[Exercise details] Pictures must be kept out of the copy. Every entry is to be duplicated exactly.

Stored items from a collection
========================
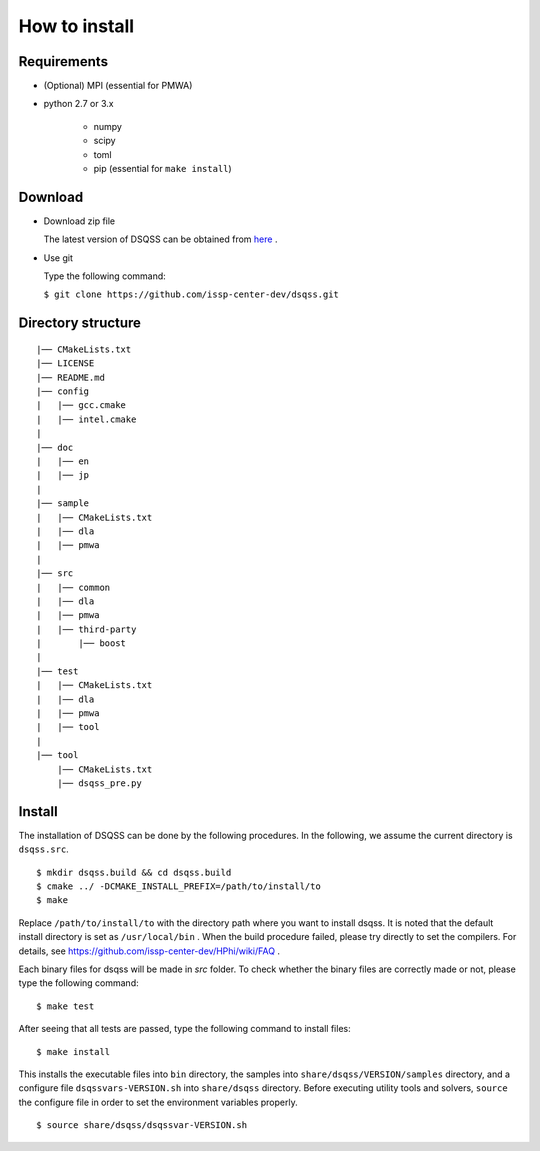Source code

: .. -*- coding: utf-8 -*-
.. highlight:: none

How to install
---------------

Requirements
********************

- (Optional) MPI (essential for PMWA)
- python 2.7 or 3.x

   - numpy
   - scipy
   - toml
   - pip (essential for ``make install``)

Download
********************
- Download zip file
  
  The latest version of DSQSS can be obtained from  `here <https://github.com/issp-center-dev/dsqss/releases>`_ .

- Use git
  
  Type the following command:

  ``$ git clone https://github.com/issp-center-dev/dsqss.git``

Directory structure
********************

::
   
  |── CMakeLists.txt
  |── LICENSE
  |── README.md
  |── config
  |   |── gcc.cmake
  |   |── intel.cmake
  |
  |── doc
  |   |── en
  |   |── jp
  |
  |── sample
  |   |── CMakeLists.txt
  |   |── dla
  |   |── pmwa
  |
  |── src
  |   |── common
  |   |── dla
  |   |── pmwa
  |   |── third-party
  |       |── boost
  |
  |── test
  |   |── CMakeLists.txt
  |   |── dla
  |   |── pmwa
  |   |── tool
  |
  |── tool
      |── CMakeLists.txt
      |── dsqss_pre.py

Install
********************

The installation of DSQSS can be done by the following procedures.
In the following, we assume the current directory is ``dsqss.src``.

::
   
   $ mkdir dsqss.build && cd dsqss.build
   $ cmake ../ -DCMAKE_INSTALL_PREFIX=/path/to/install/to
   $ make

Replace ``/path/to/install/to`` with the directory path where you want to install dsqss.   
It is noted that the default install directory is set as ``/usr/local/bin`` .
When the build procedure failed, please try directly to set the compilers.
For details, see https://github.com/issp-center-dev/HPhi/wiki/FAQ .

Each binary files for dsqss will be made in `src` folder.
To check whether the binary files are correctly made or not,  
please type the following command:

::
   
   $ make test


After seeing that all tests are passed,
type the following command to install files:

::
   
   $ make install


This installs the executable files into ``bin`` directory,
the samples into ``share/dsqss/VERSION/samples`` directory,
and a configure file ``dsqssvars-VERSION.sh`` into ``share/dsqss`` directory.
Before executing utility tools and solvers, ``source`` the configure file in order to set the environment variables properly.
::

   $ source share/dsqss/dsqssvar-VERSION.sh
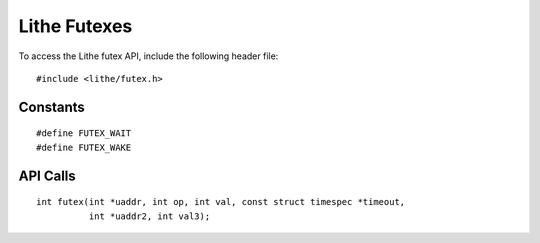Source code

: Lithe Futexes
================

To access the Lithe futex API, include the following header file:
::

  #include <lithe/futex.h>

Constants
------------
::

  #define FUTEX_WAIT
  #define FUTEX_WAKE

.. c:macro:: FUTEX_WAIT
.. c:macro:: FUTEX_WAKE

API Calls
------------
::

  int futex(int *uaddr, int op, int val, const struct timespec *timeout,
            int *uaddr2, int val3);

.. c:function:: int futex(int *uaddr, int op, int val, const struct timespec *timeout, int *uaddr2, int val3)

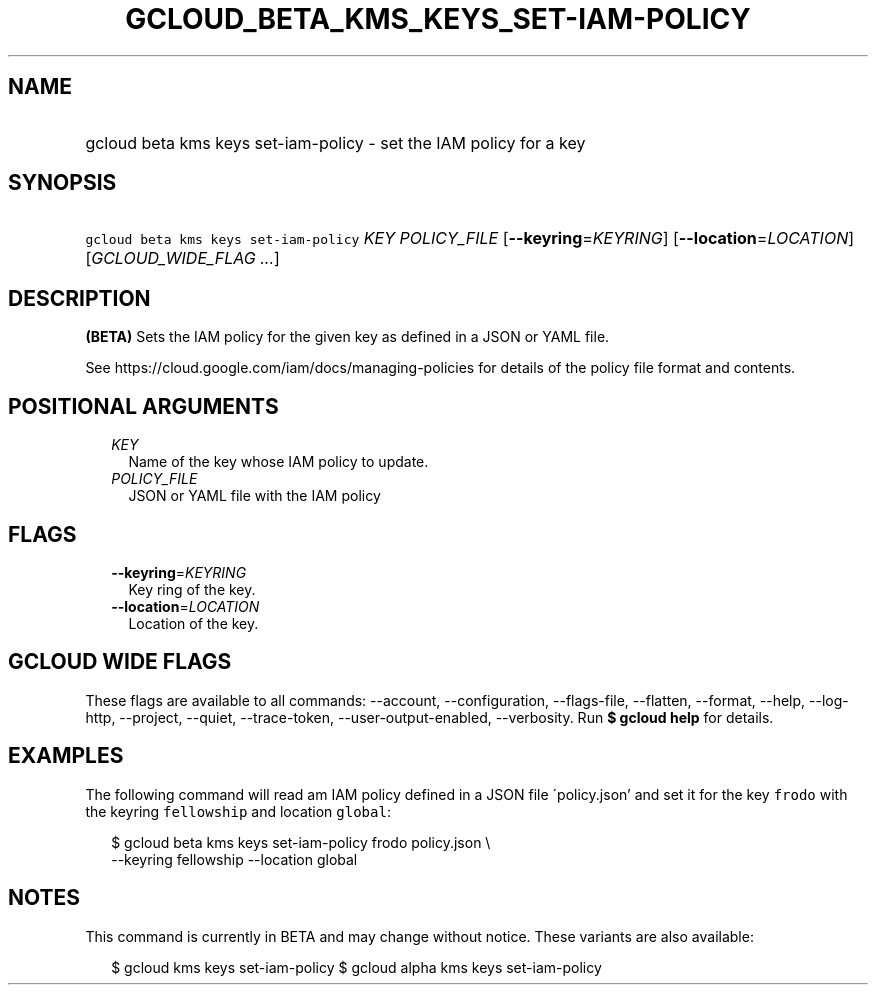
.TH "GCLOUD_BETA_KMS_KEYS_SET\-IAM\-POLICY" 1



.SH "NAME"
.HP
gcloud beta kms keys set\-iam\-policy \- set the IAM policy for a key



.SH "SYNOPSIS"
.HP
\f5gcloud beta kms keys set\-iam\-policy\fR \fIKEY\fR \fIPOLICY_FILE\fR [\fB\-\-keyring\fR=\fIKEYRING\fR] [\fB\-\-location\fR=\fILOCATION\fR] [\fIGCLOUD_WIDE_FLAG\ ...\fR]



.SH "DESCRIPTION"

\fB(BETA)\fR Sets the IAM policy for the given key as defined in a JSON or YAML
file.

See https://cloud.google.com/iam/docs/managing\-policies for details of the
policy file format and contents.



.SH "POSITIONAL ARGUMENTS"

.RS 2m
.TP 2m
\fIKEY\fR
Name of the key whose IAM policy to update.

.TP 2m
\fIPOLICY_FILE\fR
JSON or YAML file with the IAM policy


.RE
.sp

.SH "FLAGS"

.RS 2m
.TP 2m
\fB\-\-keyring\fR=\fIKEYRING\fR
Key ring of the key.

.TP 2m
\fB\-\-location\fR=\fILOCATION\fR
Location of the key.


.RE
.sp

.SH "GCLOUD WIDE FLAGS"

These flags are available to all commands: \-\-account, \-\-configuration,
\-\-flags\-file, \-\-flatten, \-\-format, \-\-help, \-\-log\-http, \-\-project,
\-\-quiet, \-\-trace\-token, \-\-user\-output\-enabled, \-\-verbosity. Run \fB$
gcloud help\fR for details.



.SH "EXAMPLES"

The following command will read am IAM policy defined in a JSON file
\'policy.json' and set it for the key \f5frodo\fR with the keyring
\f5fellowship\fR and location \f5global\fR:

.RS 2m
$ gcloud beta kms keys set\-iam\-policy frodo policy.json \e
    \-\-keyring fellowship \-\-location global
.RE



.SH "NOTES"

This command is currently in BETA and may change without notice. These variants
are also available:

.RS 2m
$ gcloud kms keys set\-iam\-policy
$ gcloud alpha kms keys set\-iam\-policy
.RE

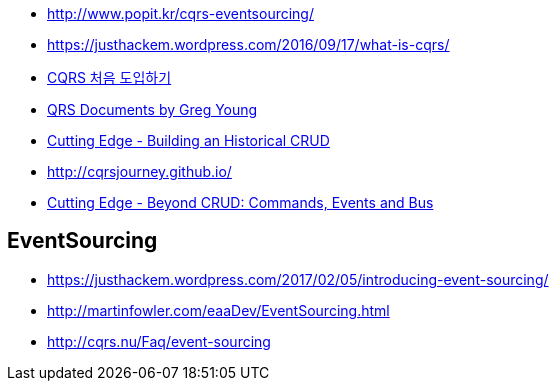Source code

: * http://www.popit.kr/cqrs-eventsourcing/
* https://justhackem.wordpress.com/2016/09/17/what-is-cqrs/
* https://youngjaekim.wordpress.com/2016/09/12/%EC%B5%9C%EC%8B%A0-%EA%B8%B0%EC%88%A0-cqrs-%EC%B2%98%EC%9D%8C-%EB%8F%84%EC%9E%85%ED%95%98%EA%B8%B0/[CQRS 처음 도입하기]
* https://cqrs.files.wordpress.com/2010/11/cqrs_documents.pdf[QRS Documents by Greg Young]
* https://msdn.microsoft.com/magazine/mt703431[Cutting Edge - Building an Historical CRUD]
* http://cqrsjourney.github.io/
* https://msdn.microsoft.com/en-us/magazine/mt767692.aspx[Cutting Edge - Beyond CRUD: Commands, Events and Bus]

== EventSourcing
* https://justhackem.wordpress.com/2017/02/05/introducing-event-sourcing/
* http://martinfowler.com/eaaDev/EventSourcing.html
* http://cqrs.nu/Faq/event-sourcing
========================
[The completed task]
Source code

: .. -*- coding: utf-8 -*-
.. highlight:: none

How to install
---------------

Requirements
********************

- (Optional) MPI (essential for PMWA)
- python 2.7 or 3.x

   - numpy
   - scipy
   - toml
   - pip (essential for ``make install``)

Download
********************
- Download zip file
  
  The latest version of DSQSS can be obtained from  `here <https://github.com/issp-center-dev/dsqss/releases>`_ .

- Use git
  
  Type the following command:

  ``$ git clone https://github.com/issp-center-dev/dsqss.git``

Directory structure
********************

::
   
  |── CMakeLists.txt
  |── LICENSE
  |── README.md
  |── config
  |   |── gcc.cmake
  |   |── intel.cmake
  |
  |── doc
  |   |── en
  |   |── jp
  |
  |── sample
  |   |── CMakeLists.txt
  |   |── dla
  |   |── pmwa
  |
  |── src
  |   |── common
  |   |── dla
  |   |── pmwa
  |   |── third-party
  |       |── boost
  |
  |── test
  |   |── CMakeLists.txt
  |   |── dla
  |   |── pmwa
  |   |── tool
  |
  |── tool
      |── CMakeLists.txt
      |── dsqss_pre.py

Install
********************

The installation of DSQSS can be done by the following procedures.
In the following, we assume the current directory is ``dsqss.src``.

::
   
   $ mkdir dsqss.build && cd dsqss.build
   $ cmake ../ -DCMAKE_INSTALL_PREFIX=/path/to/install/to
   $ make

Replace ``/path/to/install/to`` with the directory path where you want to install dsqss.   
It is noted that the default install directory is set as ``/usr/local/bin`` .
When the build procedure failed, please try directly to set the compilers.
For details, see https://github.com/issp-center-dev/HPhi/wiki/FAQ .

Each binary files for dsqss will be made in `src` folder.
To check whether the binary files are correctly made or not,  
please type the following command:

::
   
   $ make test


After seeing that all tests are passed,
type the following command to install files:

::
   
   $ make install


This installs the executable files into ``bin`` directory,
the samples into ``share/dsqss/VERSION/samples`` directory,
and a configure file ``dsqssvars-VERSION.sh`` into ``share/dsqss`` directory.
Before executing utility tools and solvers, ``source`` the configure file in order to set the environment variables properly.
::

   $ source share/dsqss/dsqssvar-VERSION.sh
Source code

: Lithe Futexes
================

To access the Lithe futex API, include the following header file:
::

  #include <lithe/futex.h>

Constants
------------
::

  #define FUTEX_WAIT
  #define FUTEX_WAKE

.. c:macro:: FUTEX_WAIT
.. c:macro:: FUTEX_WAKE

API Calls
------------
::

  int futex(int *uaddr, int op, int val, const struct timespec *timeout,
            int *uaddr2, int val3);

.. c:function:: int futex(int *uaddr, int op, int val, const struct timespec *timeout, int *uaddr2, int val3)

.TH "GCLOUD_BETA_KMS_KEYS_SET\-IAM\-POLICY" 1



.SH "NAME"
.HP
gcloud beta kms keys set\-iam\-policy \- set the IAM policy for a key



.SH "SYNOPSIS"
.HP
\f5gcloud beta kms keys set\-iam\-policy\fR \fIKEY\fR \fIPOLICY_FILE\fR [\fB\-\-keyring\fR=\fIKEYRING\fR] [\fB\-\-location\fR=\fILOCATION\fR] [\fIGCLOUD_WIDE_FLAG\ ...\fR]



.SH "DESCRIPTION"

\fB(BETA)\fR Sets the IAM policy for the given key as defined in a JSON or YAML
file.

See https://cloud.google.com/iam/docs/managing\-policies for details of the
policy file format and contents.



.SH "POSITIONAL ARGUMENTS"

.RS 2m
.TP 2m
\fIKEY\fR
Name of the key whose IAM policy to update.

.TP 2m
\fIPOLICY_FILE\fR
JSON or YAML file with the IAM policy


.RE
.sp

.SH "FLAGS"

.RS 2m
.TP 2m
\fB\-\-keyring\fR=\fIKEYRING\fR
Key ring of the key.

.TP 2m
\fB\-\-location\fR=\fILOCATION\fR
Location of the key.


.RE
.sp

.SH "GCLOUD WIDE FLAGS"

These flags are available to all commands: \-\-account, \-\-configuration,
\-\-flags\-file, \-\-flatten, \-\-format, \-\-help, \-\-log\-http, \-\-project,
\-\-quiet, \-\-trace\-token, \-\-user\-output\-enabled, \-\-verbosity. Run \fB$
gcloud help\fR for details.



.SH "EXAMPLES"

The following command will read am IAM policy defined in a JSON file
\'policy.json' and set it for the key \f5frodo\fR with the keyring
\f5fellowship\fR and location \f5global\fR:

.RS 2m
$ gcloud beta kms keys set\-iam\-policy frodo policy.json \e
    \-\-keyring fellowship \-\-location global
.RE



.SH "NOTES"

This command is currently in BETA and may change without notice. These variants
are also available:

.RS 2m
$ gcloud kms keys set\-iam\-policy
$ gcloud alpha kms keys set\-iam\-policy
.RE

Source code

: * http://www.popit.kr/cqrs-eventsourcing/
* https://justhackem.wordpress.com/2016/09/17/what-is-cqrs/
* https://youngjaekim.wordpress.com/2016/09/12/%EC%B5%9C%EC%8B%A0-%EA%B8%B0%EC%88%A0-cqrs-%EC%B2%98%EC%9D%8C-%EB%8F%84%EC%9E%85%ED%95%98%EA%B8%B0/[CQRS 처음 도입하기]
* https://cqrs.files.wordpress.com/2010/11/cqrs_documents.pdf[QRS Documents by Greg Young]
* https://msdn.microsoft.com/magazine/mt703431[Cutting Edge - Building an Historical CRUD]
* http://cqrsjourney.github.io/
* https://msdn.microsoft.com/en-us/magazine/mt767692.aspx[Cutting Edge - Beyond CRUD: Commands, Events and Bus]

== EventSourcing
* https://justhackem.wordpress.com/2017/02/05/introducing-event-sourcing/
* http://martinfowler.com/eaaDev/EventSourcing.html
* http://cqrs.nu/Faq/event-sourcing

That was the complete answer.